[FICTION VS. HISTORY] ‘Fengshui’ rearranges Joseon history: Choosing the perfect burial spot did matter, but it wasn’t worth fighting over
On both the silver screen and television, the historical drama has never gone out of style. Fans of period dramas, both here and abroad, like to be transported to a different time and learn about the high dramas that swept up - or were put in motion by - our ancestors. Some like to see continuity with the past. Others like to see progress. Foreign Korea-philes may believe they can get a crash course in Korean history from such films. But all historical dramas create characters, add love stories, and conflate or invent events to make sure viewers don’t lose interest. Through “Fiction vs History,” the Korea JoongAng Daily attempts to distinguish fiction from fact in popular period dramas and films for clarification and to dispel any misunderstandings.
Koreans from long ago believed that it was important to find propitious tomb spots for ancestors so that descendants live in peace and prosperity. Historical records state that Doseon Guksa (826-898), a Buddhist monk who lived during the decline of the Silla Dynasty (57 B.C.-A.D.935), learnt feng shui in China and adapted the theories into Korea, creating its own unique form and ultimately influencing people like Taejo Wang Geon, the founder of Goryeo. The records also say that the tombs of King Taejong Muyeol and Gen. Kim Yu-sin of Unified Silla (668-935) were also carefully selected using Korean feng shui. These examples show how pungsu was a popular practice among the royals back in the day.
A recent period film titled “Fengshui” that hit theaters last September shows how obsessed Koreans were over finding a propitious burial site. It depicts people fighting over the perfect spot to bury their ancestors, which they believe directly affects the flow of where authority is directed. The story is set in the late Joseon Dynasty (1392-1910) during the rule of Heonjong (1827-49), the 24th king of Joseon. It was a stark time for the dynasty when the young king’s authority was hitting rock bottom as the Andong Kim clan was the one with political control over Joseon.
The warm-hearted feng shui master Park Jae-sang, a lead character, is played by veteran actor Cho Seung-woo. He is entirely fictional.

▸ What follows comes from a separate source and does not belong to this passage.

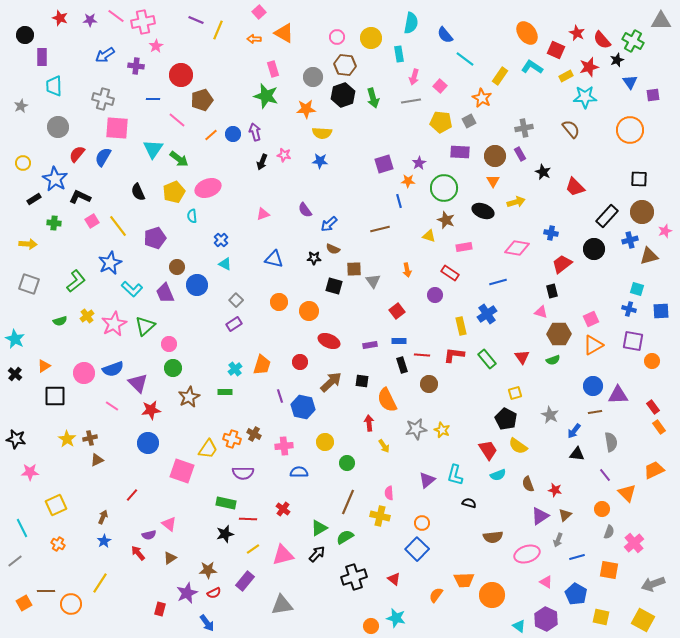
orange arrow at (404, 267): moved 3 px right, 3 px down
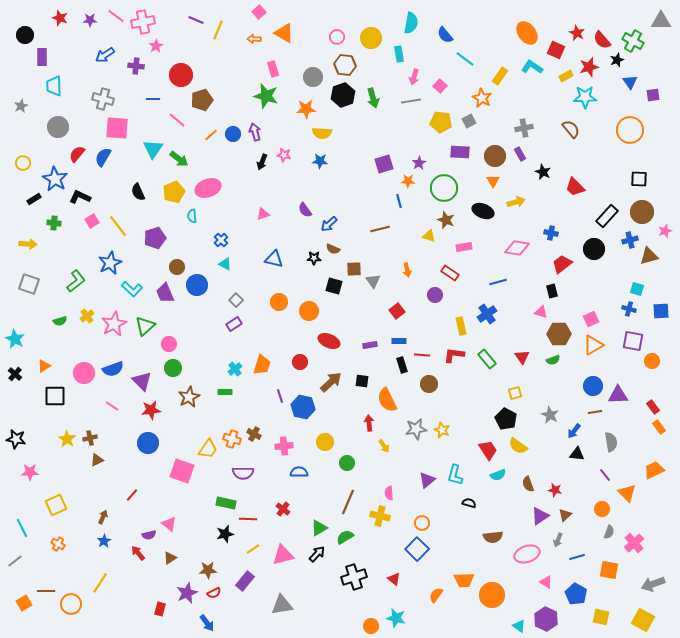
purple triangle at (138, 383): moved 4 px right, 2 px up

In the film, Park loses his wife and a child after attempting to interfere with the Kim family’s plot to steal a propitious tomb spot from the royal family. Actor Baek Yoon-sik plays the powerful Kim Jwa-geun and Kim Sung-kyun plays Kim’s ambitious son. Both characters are real and the Kim clan did have political power and authority over Joseon during the time, but the Kims stealing the king’s tomb spot is pure fiction, as is the family secretly burying their ancestors in spots reserved for royalty.
The film also features Heungseon Daewongun, also known as Yi Ha-eung (1820-98), the great-uncle of young King Heonjong. The role is played by actor Ji Sung, who works with Jae-sang to interfere with the ever-expanding power of the Kim family. In the film, Yi is portrayed as an outcast who was criticized for his contemptible behavior despite his royal background. However, experts say there is no historical evidence to back that up.
What is true about Yi in the film is that he moved his father Namyeongun’s grave to a hill beneath Mount Gaya in Yesan County, South Chungcheong, after hearing from a feng shui master named Jeong Man-in, who also appears in the film, that the site is a propitious place where two rulers will emerge.
Meanwhile, powerful Kim Jwa-geun’s greedy and ambitious son Byung-gi in the film kills his father after hearing from feng shui master Jeong of the propitious site on Mount Gaya. He kills his father and attempts to bury him there so that he himself can become king. This, of course, is fiction, and left many viewers complaining that the director’s search for drama ignored the significance of filial piety in Confucian society.
At the end of the film, Korea is under Japanese colonial rule, and Jae-sang appears as an old feng shui master helping a group of young independence activists who visit him for advice. They ask him to find them a spot to establish a military school to fight back against colonial rule. Jae-sang picks a spot and gives it a name, “Shinheung Military Academy.” The academy really did exist and did train Korean independence fighters, but there is no evidence to suggest that the spot was chosen using feng shui.